By the end of January, many people should have received their W-2’s and other income documents. You may think that the prior tax year is pretty much over and all that’s left is to tally up all the numbers then figure out the best ways to maximize deductions in order to lower the total taxes then file your taxes, but there are still ways to go back in time and adjust last year’s totals without the complications of searching for various deductions, many of which no longer apply after December 31st.
Individual Retirement Account (IRA) contributions can be made toward last year’s contribution limit. This action reduces your taxable income by the amount contributed. You won’t be able to withdraw IRA money until retirement unless you pay income taxes and a penalty, but that’s the point of an IRA.
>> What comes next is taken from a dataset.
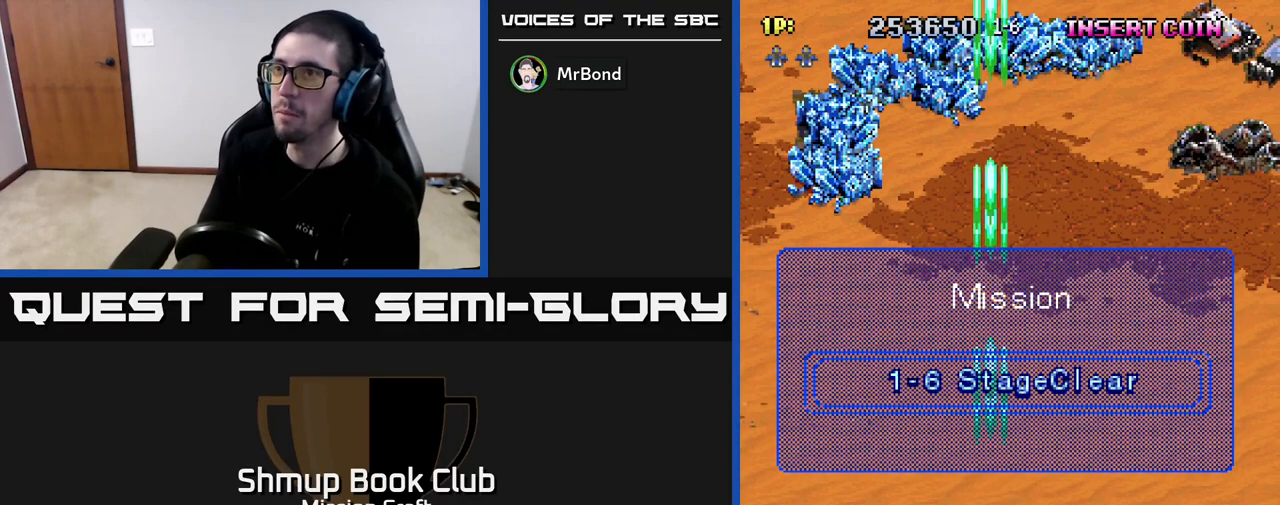
{"buttons": [], "left_stick": "center", "right_stick": "center", "events": [[133, "DPAD_RIGHT", "down"], [450, "DPAD_RIGHT", "up"]]}
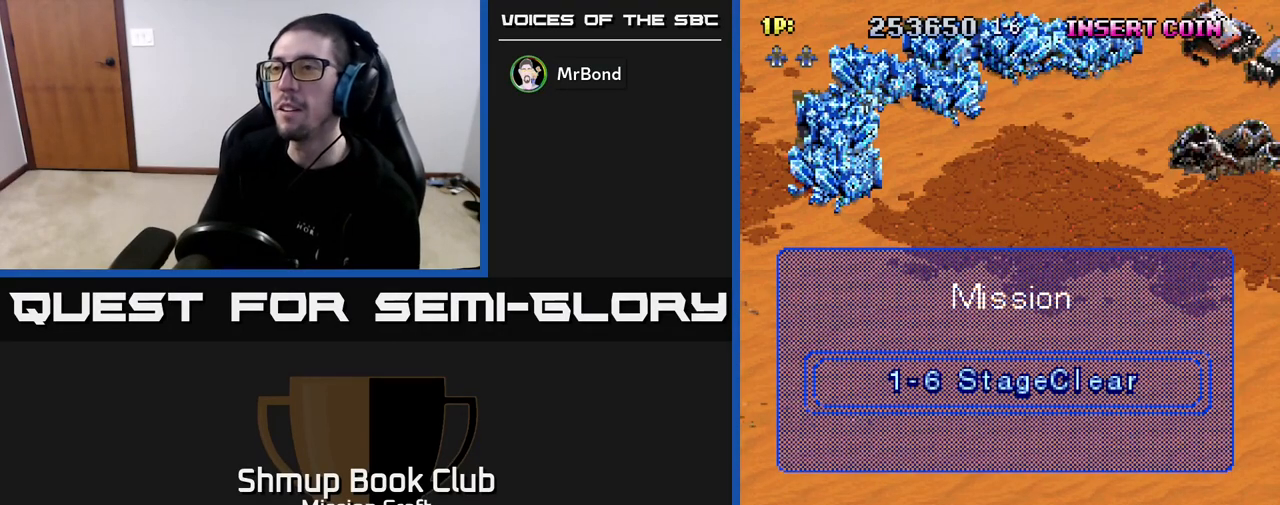
{"buttons": [], "left_stick": "center", "right_stick": "center", "events": []}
Health Savings Accounts (HSA) work similarly to IRAs but the money is designated for health related expenses (even buying over the counter aspirin). The only way to get an HSA is through a high deductible health care plan, which many employers now offer alongside standard HMO and PPO plans. HSAs are arguably superior to IRAs, but this benefit is offset by lower contribution limits.
Roth IRAs are a type of IRA where instead of saving on taxes this year, you pay taxes now and never have to pay taxes on capital gains from investing it. This reduces future taxes. One annual contribution limit applies to the combined total of IRA and Roth IRA contributions, so you are given the choice of when to pay these taxes – this year or in the future. One strategy for some people who are on the border between tax brackets is to first max out to the HSA contribution limit, then contribute to the IRA until you cross the threshold to the lower tax bracket, and put the rest into a Roth IRA.
What I like about these tax tricks is that unlike deductions from things like charitable giving, there is no need to spend money to save on taxes. Money invested in an IRA or HSA is still your money, and better yet, it is able to grow under better tax conditions. This is one way to earn the same income and investment returns as others, but still beat them at after tax basis.